Since we have now suffered through several Presidents in recent past who have completely ignored or actually disobeyed the will of the majority of the people in the United States, since we have suffered several Congresses who have ignored or completely disobeyed the will of the majority of people they are sworn to serve, since many recent laws of these United States have been written by Lobbyists and for the Industries that they serve and not by our elected representatives for the people they serve, is it not time to consider Real Democracy in America, wherein the people themselves shall be given the right to create some of the laws that they themselves must obey?
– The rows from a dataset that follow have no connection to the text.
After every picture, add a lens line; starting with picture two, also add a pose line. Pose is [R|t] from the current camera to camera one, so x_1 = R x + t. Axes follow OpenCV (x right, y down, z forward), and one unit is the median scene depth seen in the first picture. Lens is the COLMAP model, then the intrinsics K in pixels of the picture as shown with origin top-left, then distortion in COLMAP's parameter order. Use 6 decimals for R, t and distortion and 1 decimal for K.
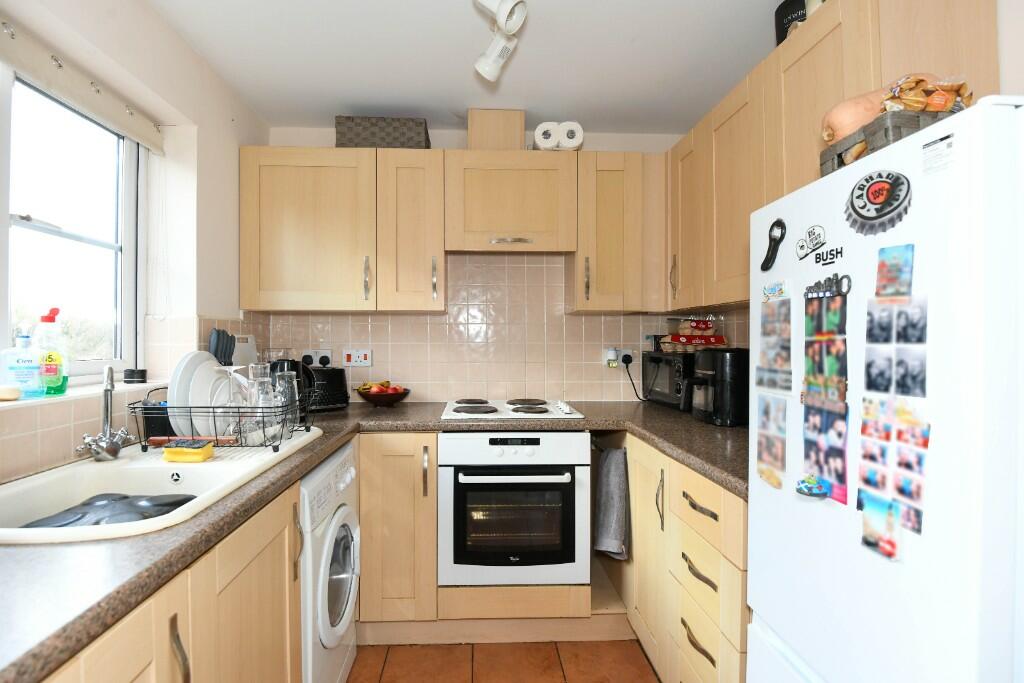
lens RADIAL K [[478.1, 0, 495.1], [0, 478.1, 339.8], [0, 0, 1]] dist [0.002235, -0.020316]
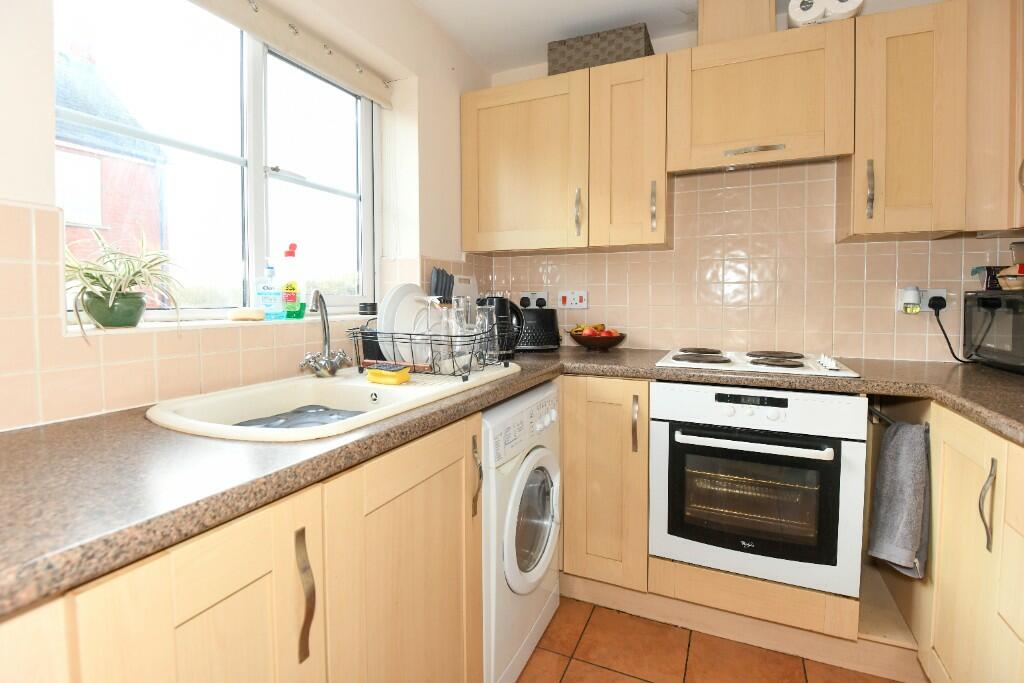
lens RADIAL K [[471.6, 0, 512.4], [0, 471.6, 319.9], [0, 0, 1]] dist [0.002079, -0.017691]
pose [[0.888625, 0.015104, -0.458386, 0.046773], [0.005766, 0.999011, 0.044097, 0.044655], [0.458599, -0.041829, 0.887659, 0.133459]]
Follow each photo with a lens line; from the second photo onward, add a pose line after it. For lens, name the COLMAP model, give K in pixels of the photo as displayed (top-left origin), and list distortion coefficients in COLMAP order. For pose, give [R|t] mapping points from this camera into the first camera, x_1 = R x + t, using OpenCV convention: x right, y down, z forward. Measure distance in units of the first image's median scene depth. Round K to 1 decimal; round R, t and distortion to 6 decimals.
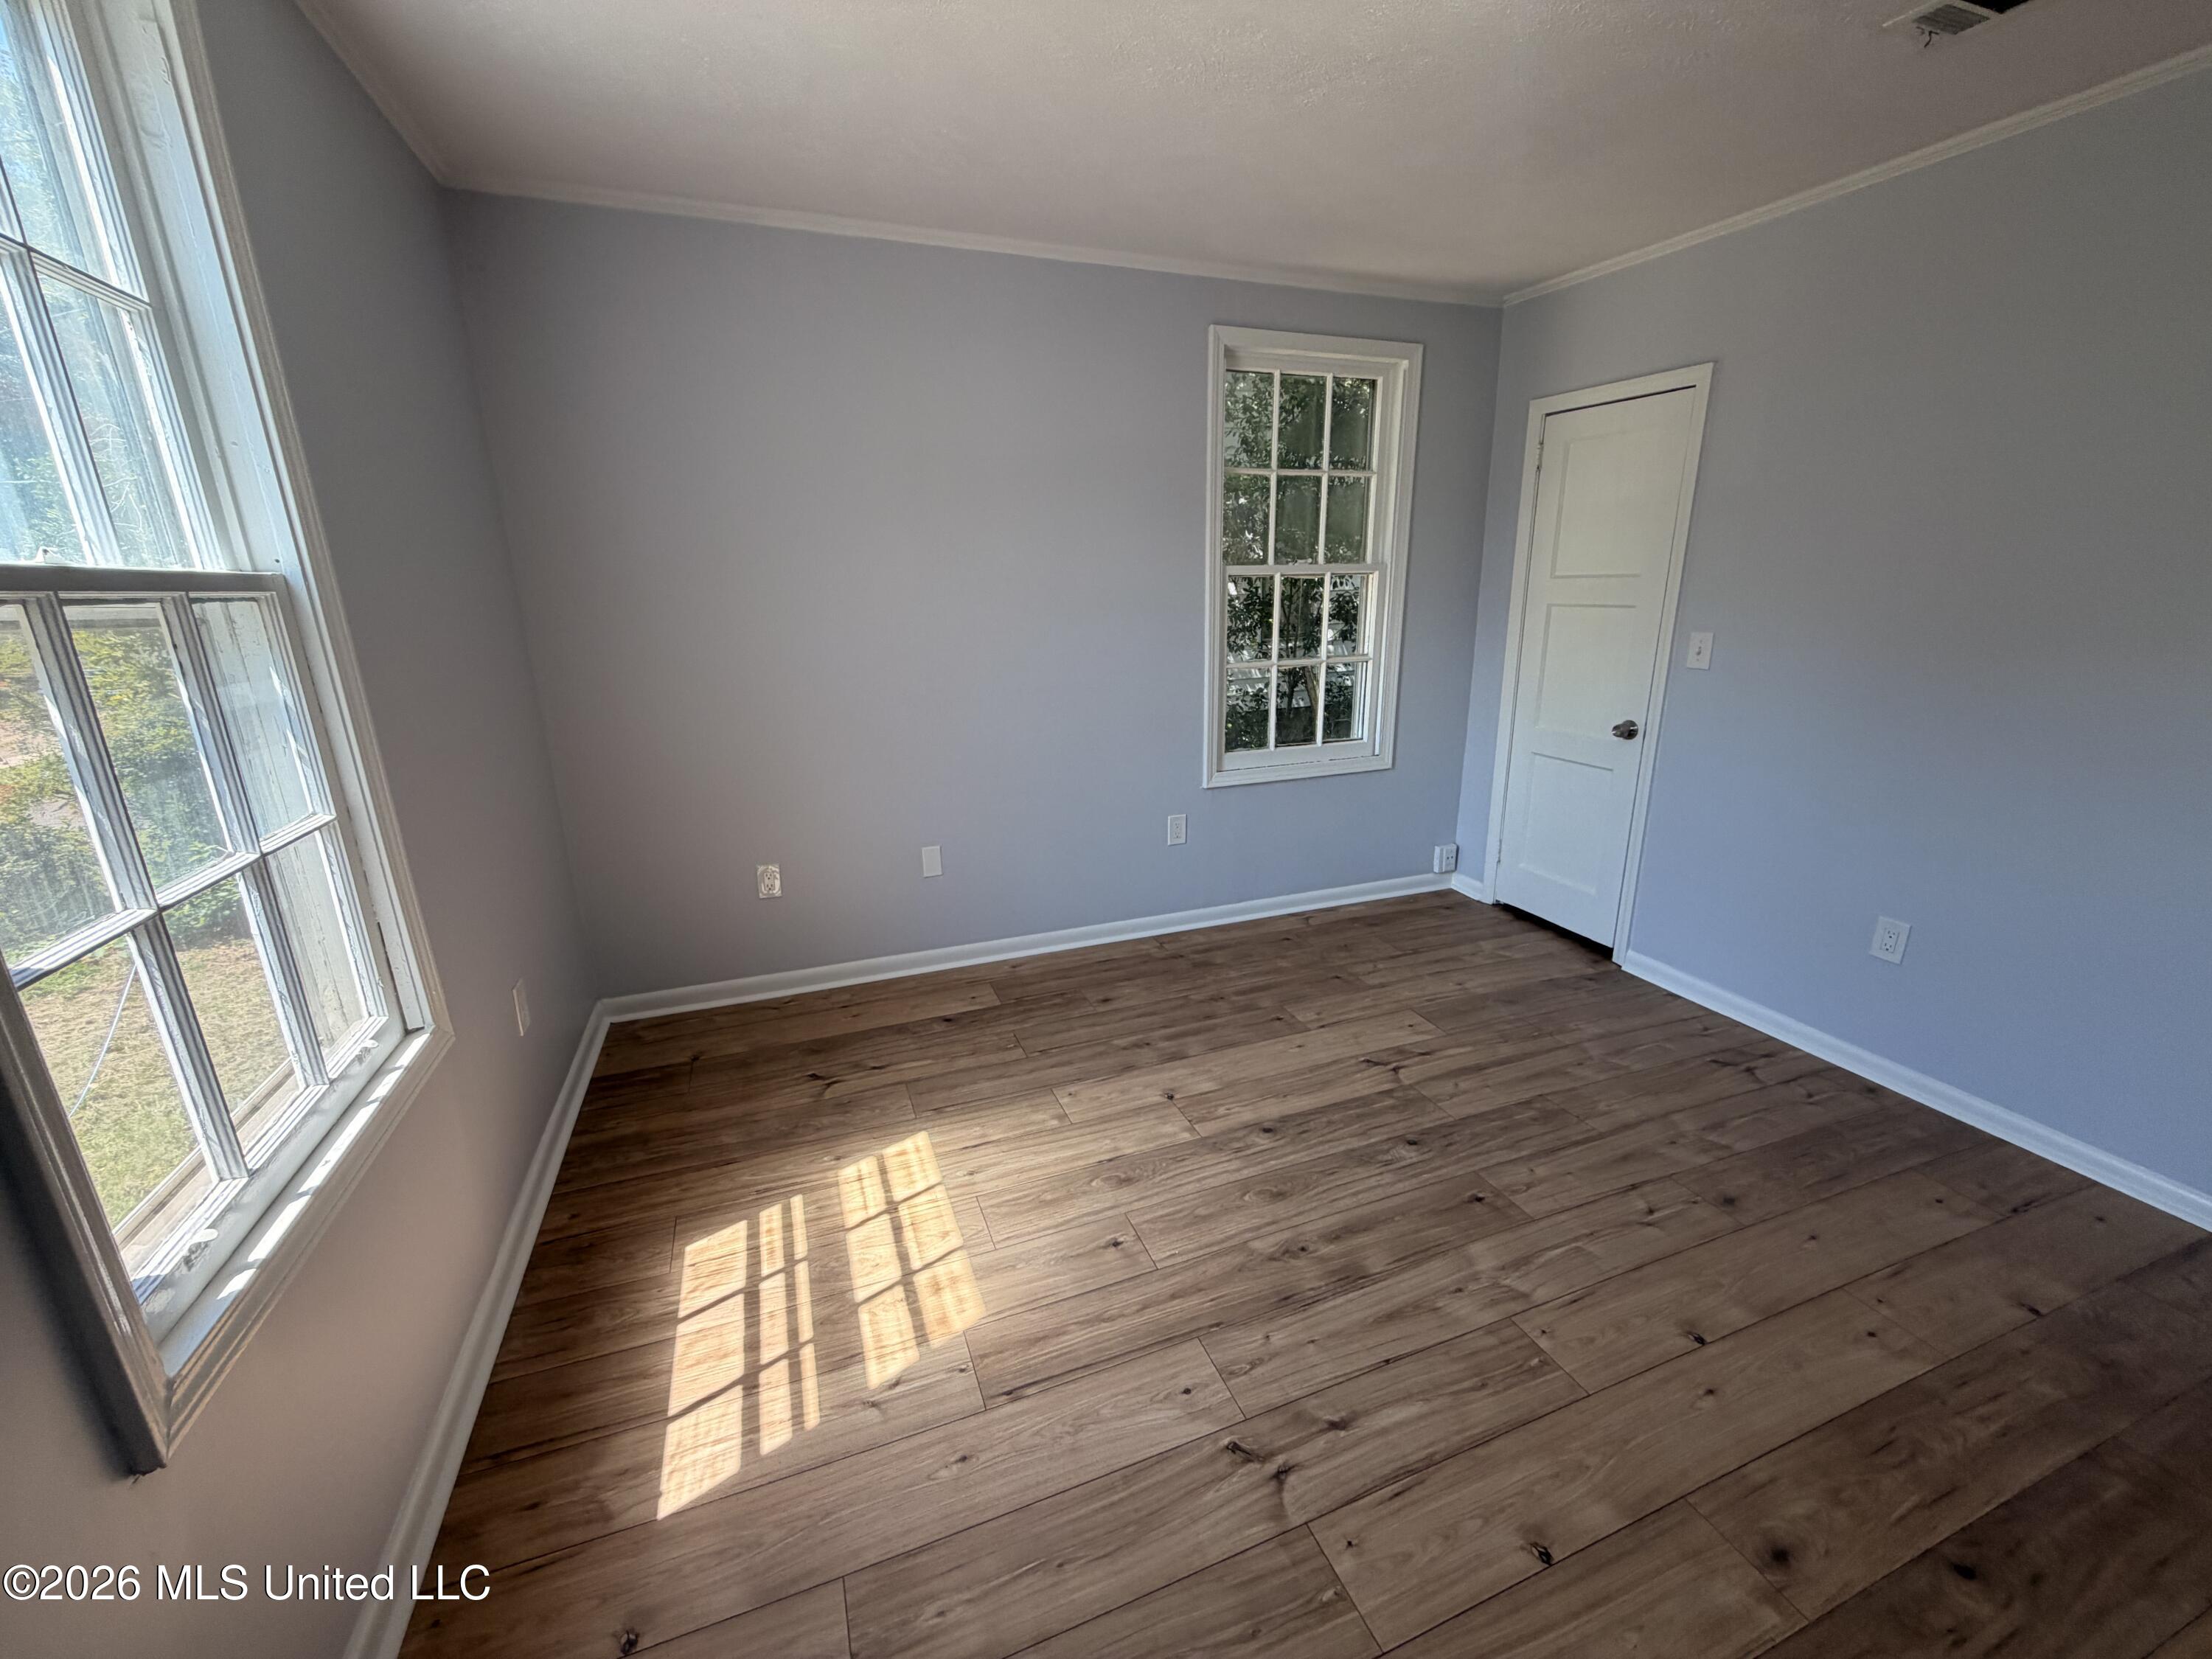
lens RADIAL K [[894.3, 0, 1107.7], [0, 894.3, 822.2], [0, 0, 1]] dist [-0.002375, 0.000699]
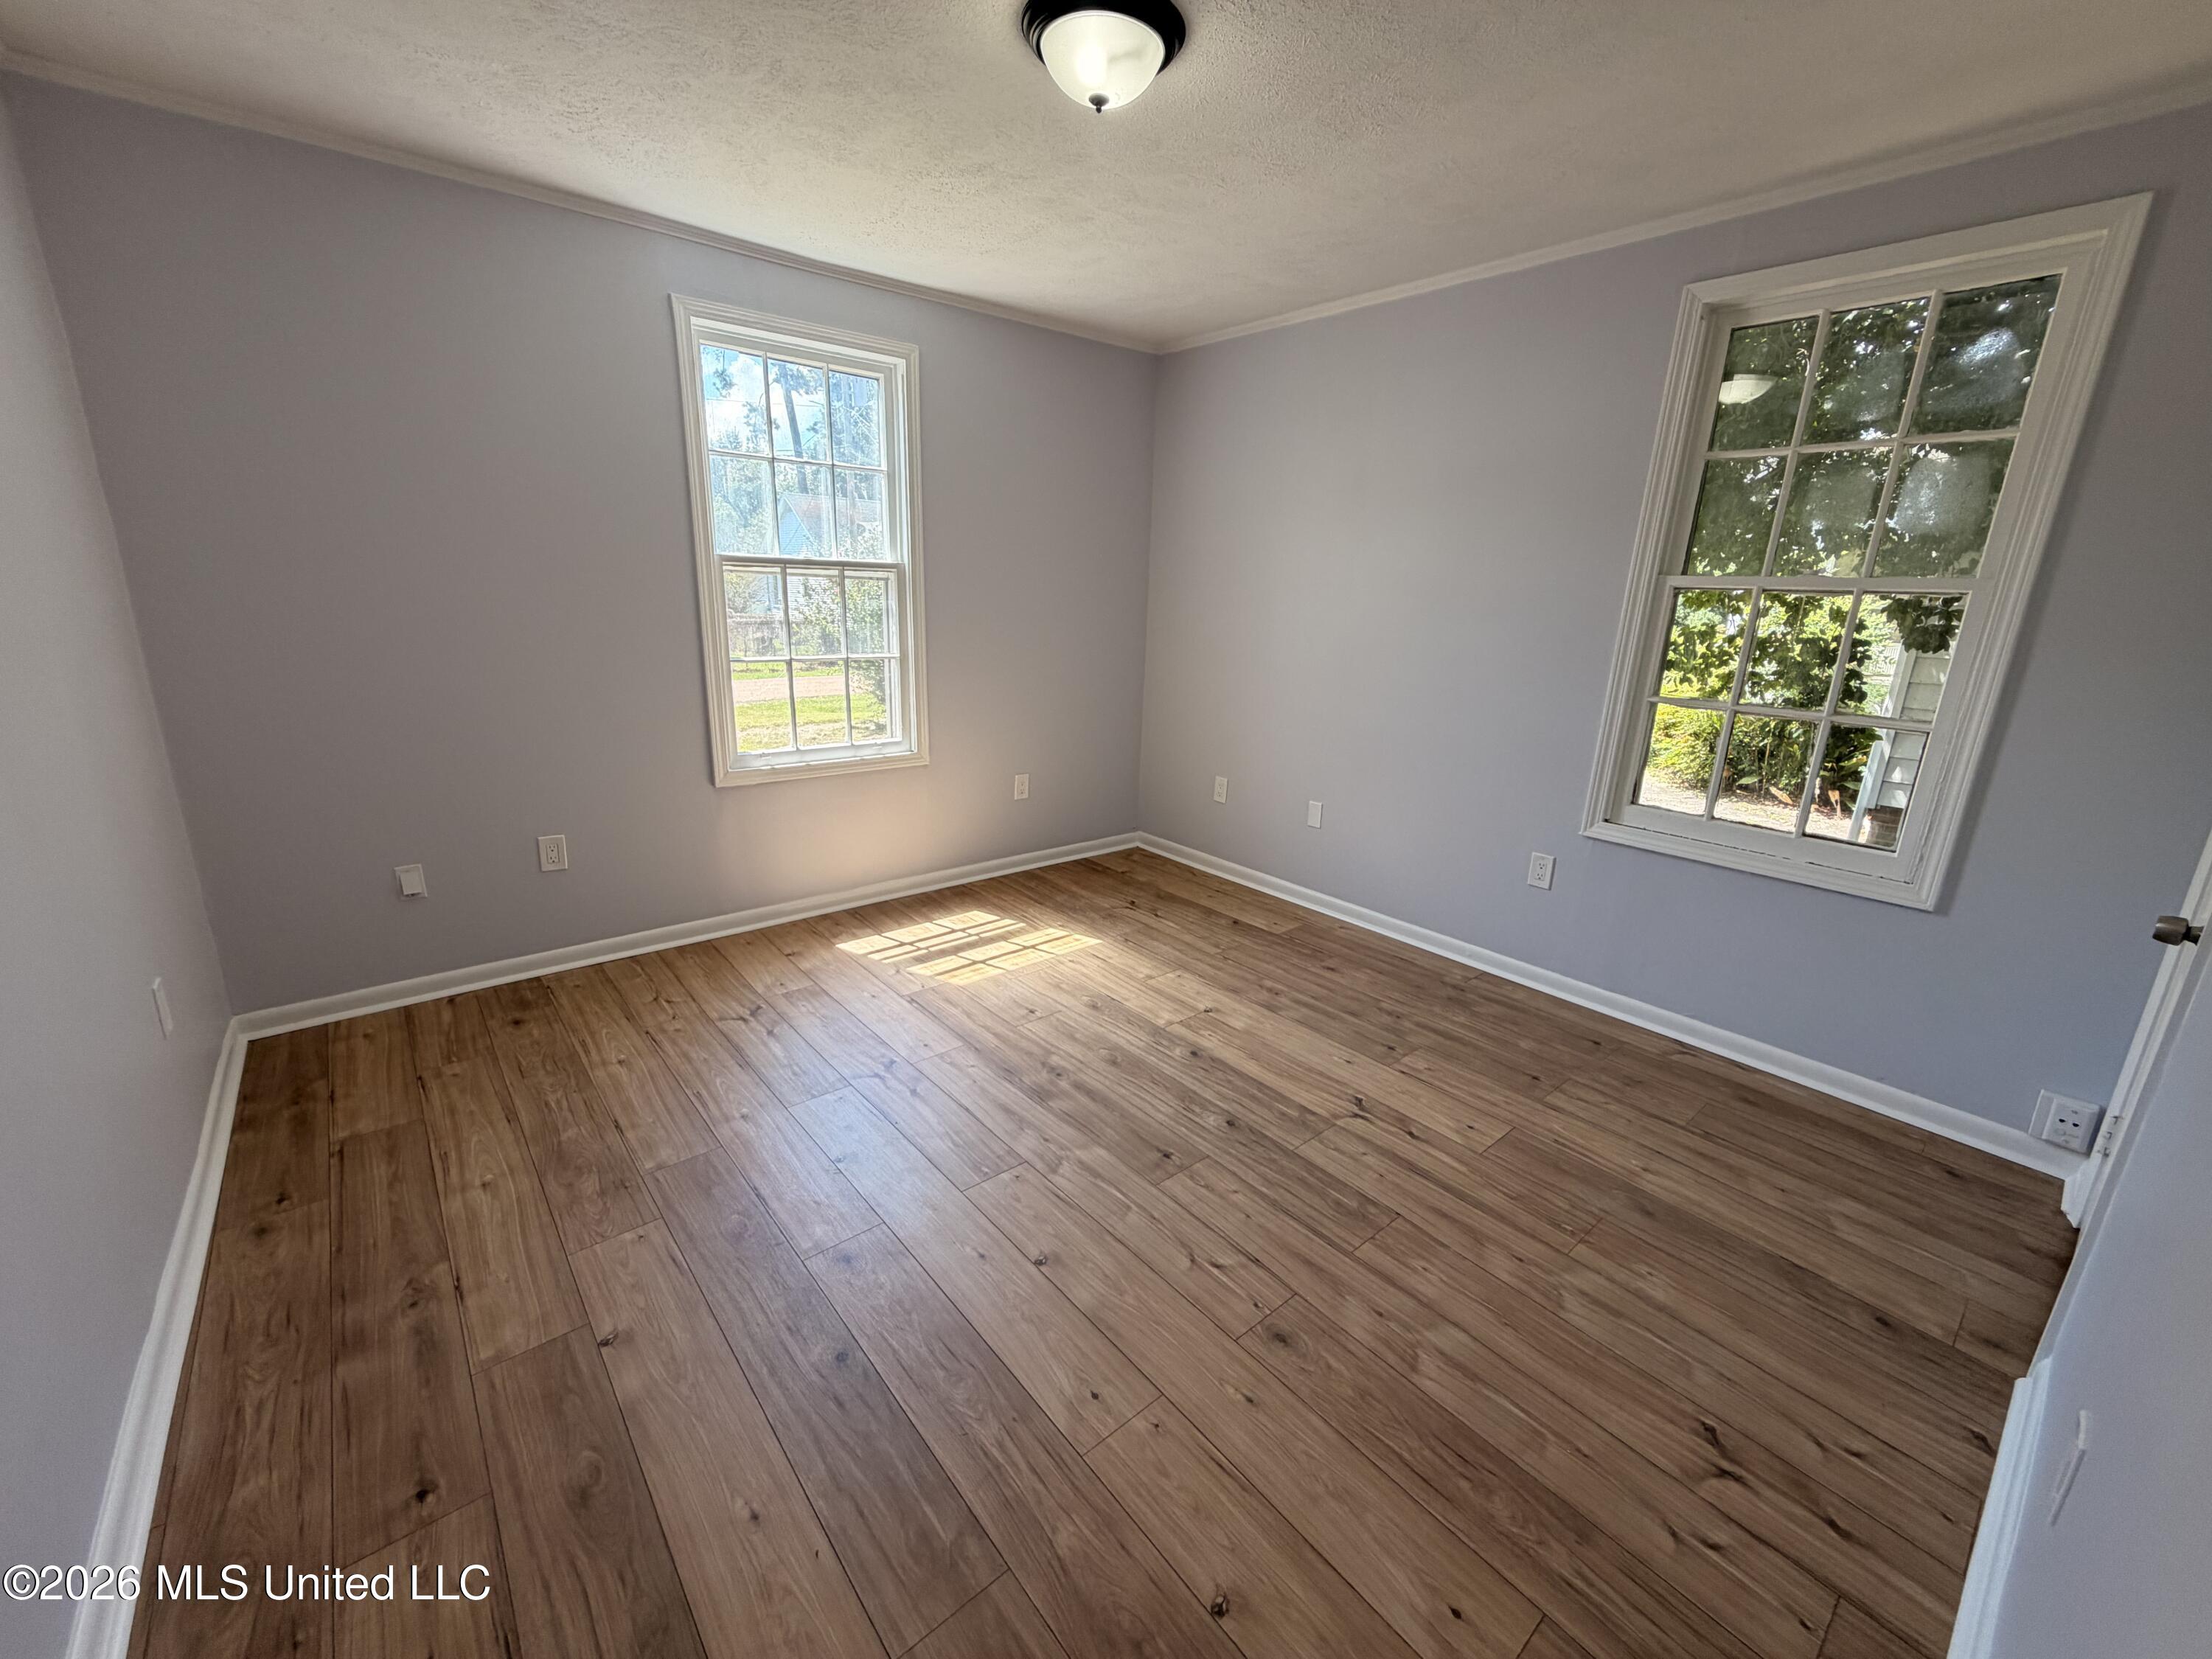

Is it not a fundamental right of any democracy, no matter how flawed in nature, to have a mechanism where the will of the majority of voters is made clear and can even become the law of the Land? Is it not a fundamental right of the people living today to have a way to make their own National Propositions, place them on the ballot and allow their fellow citizens the right to approve or disapprove of such solutions that are derived from the people themselves in order to give a benefit to the people? Is it not a fundamental right for the people of any nation to over-ride at least some of the most egregious acts of self-interest that their government may commit? Is it not a fundamental right of the American People to have a way to have their Grievances redressed as mentioned in the First Amendment of our Constitution?
Is it not a fundamental right for the American people to be extended a right to themselves that is not mentioned in their constitution specifically, but is reserved for the people as all rights are preserved for them as stated in the Ninth Amendment?
These seem to be the questions of the day. The world awaits an answer.